The Supreme Court on Monday also received briefs opposing the proposal from the Florida Chamber of Commerce and the Drug Free America Foundation.
Lawyers for the Florida Chamber argued that the proposal violates the single-subject requirement because it "impermissibly embraces the dual subjects of decriminalization and commercialization of recreational marijuana."
The ballot title and summary also "fail to disclose that the commercialization of recreational marijuana is a chief purpose of the proposed amendment — so much so that it would preclude adults 21 years of age or older from growing marijuana for their own personal use," wrote attorneys from the Lawson Huck Gonzalez PLLC firm, including former Supreme Court Justice Alan Lawson.
"Decriminalizing the adult personal use of marijuana and creating a commercial recreational marijuana industry are discrete subjects with differing degrees of voter support," the Florida Chamber’s 42-page brief said.

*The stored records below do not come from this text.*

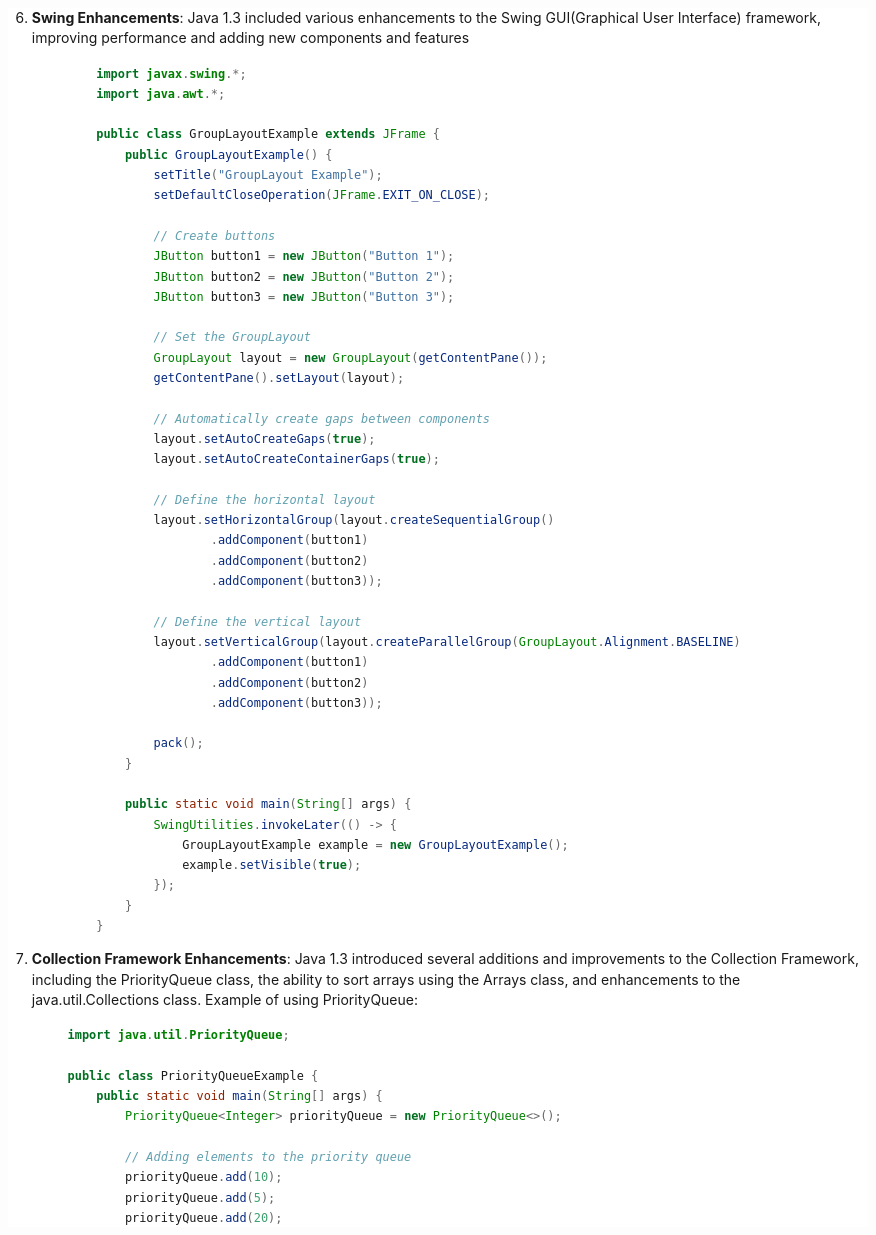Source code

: 6) **Swing Enhancements**: Java 1.3 included various enhancements to the Swing GUI(Graphical User Interface) framework, improving performance and adding new components and features
   ```java
            import javax.swing.*;
            import java.awt.*;

            public class GroupLayoutExample extends JFrame {
                public GroupLayoutExample() {
                    setTitle("GroupLayout Example");
                    setDefaultCloseOperation(JFrame.EXIT_ON_CLOSE);

                    // Create buttons
                    JButton button1 = new JButton("Button 1");
                    JButton button2 = new JButton("Button 2");
                    JButton button3 = new JButton("Button 3");

                    // Set the GroupLayout
                    GroupLayout layout = new GroupLayout(getContentPane());
                    getContentPane().setLayout(layout);

                    // Automatically create gaps between components
                    layout.setAutoCreateGaps(true);
                    layout.setAutoCreateContainerGaps(true);

                    // Define the horizontal layout
                    layout.setHorizontalGroup(layout.createSequentialGroup()
                            .addComponent(button1)
                            .addComponent(button2)
                            .addComponent(button3));

                    // Define the vertical layout
                    layout.setVerticalGroup(layout.createParallelGroup(GroupLayout.Alignment.BASELINE)
                            .addComponent(button1)
                            .addComponent(button2)
                            .addComponent(button3));

                    pack();
                }

                public static void main(String[] args) {
                    SwingUtilities.invokeLater(() -> {
                        GroupLayoutExample example = new GroupLayoutExample();
                        example.setVisible(true);
                    });
                }
            }

   ```

7) **Collection Framework Enhancements**: Java 1.3 introduced several additions and improvements to the Collection Framework, including the PriorityQueue class, the ability to sort arrays using the Arrays class, and enhancements to the java.util.Collections class.
   Example of using PriorityQueue:
   ```java
        import java.util.PriorityQueue;

        public class PriorityQueueExample {
            public static void main(String[] args) {
                PriorityQueue<Integer> priorityQueue = new PriorityQueue<>();

                // Adding elements to the priority queue
                priorityQueue.add(10);
                priorityQueue.add(5);
                priorityQueue.add(20);
   ```
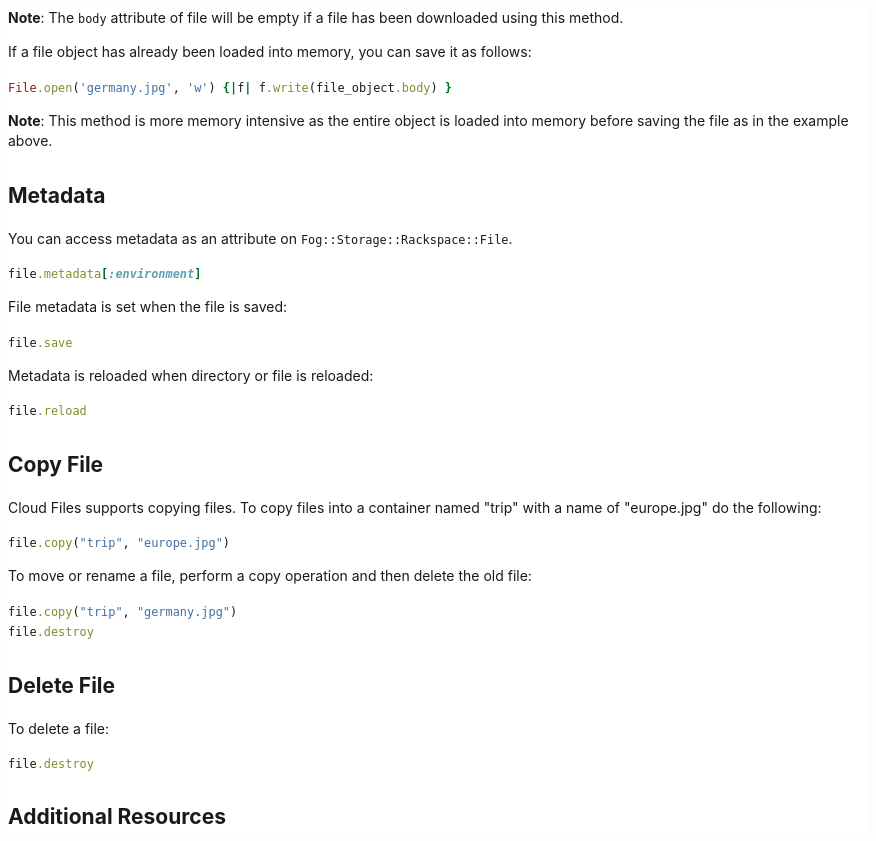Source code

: **Note**: The `body` attribute of file will be empty if a file has been downloaded using this method.

If a file object has already been loaded into memory, you can save it as follows:

```ruby
File.open('germany.jpg', 'w') {|f| f.write(file_object.body) }
```

**Note**: This method is more memory intensive as the entire object is loaded into memory before saving the file as in the example above.


## Metadata

You can access metadata as an attribute on `Fog::Storage::Rackspace::File`.

```ruby
file.metadata[:environment]
```

File metadata is set when the file is saved:

```ruby
file.save
```

Metadata is reloaded when directory or file is reloaded:

```ruby
file.reload
```

## Copy File

Cloud Files supports copying files. To copy files into a container named "trip" with a name of "europe.jpg" do the following:

```ruby
file.copy("trip", "europe.jpg")
```

To move or rename a file, perform a copy operation and then delete the old file:

```ruby
file.copy("trip", "germany.jpg")
file.destroy
```

## Delete File

To delete a file:

```ruby
file.destroy
```

## Additional Resources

Arguments in a brief filed Monday by the Drug Free America Foundation alleged proposed decriminalization of marijuana "conflicts" with federal law.
The Florida proposal is "fatally flawed," the group’s lawyers wrote in a 27-page brief.
Florida law requires initiative sponsors to submit at least 891,523 valid signatures for placement on the ballot and also sets thresholds for the number of signatures required from half of the state’s 28 congressional districts.
The state Division of Elections website Tuesday listed 910,013 valid signatures for the recreational marijuana proposal, and the Smart & Safe Florida committee had met the requisite number of signatures in 13 districts — just one district shy of the threshold.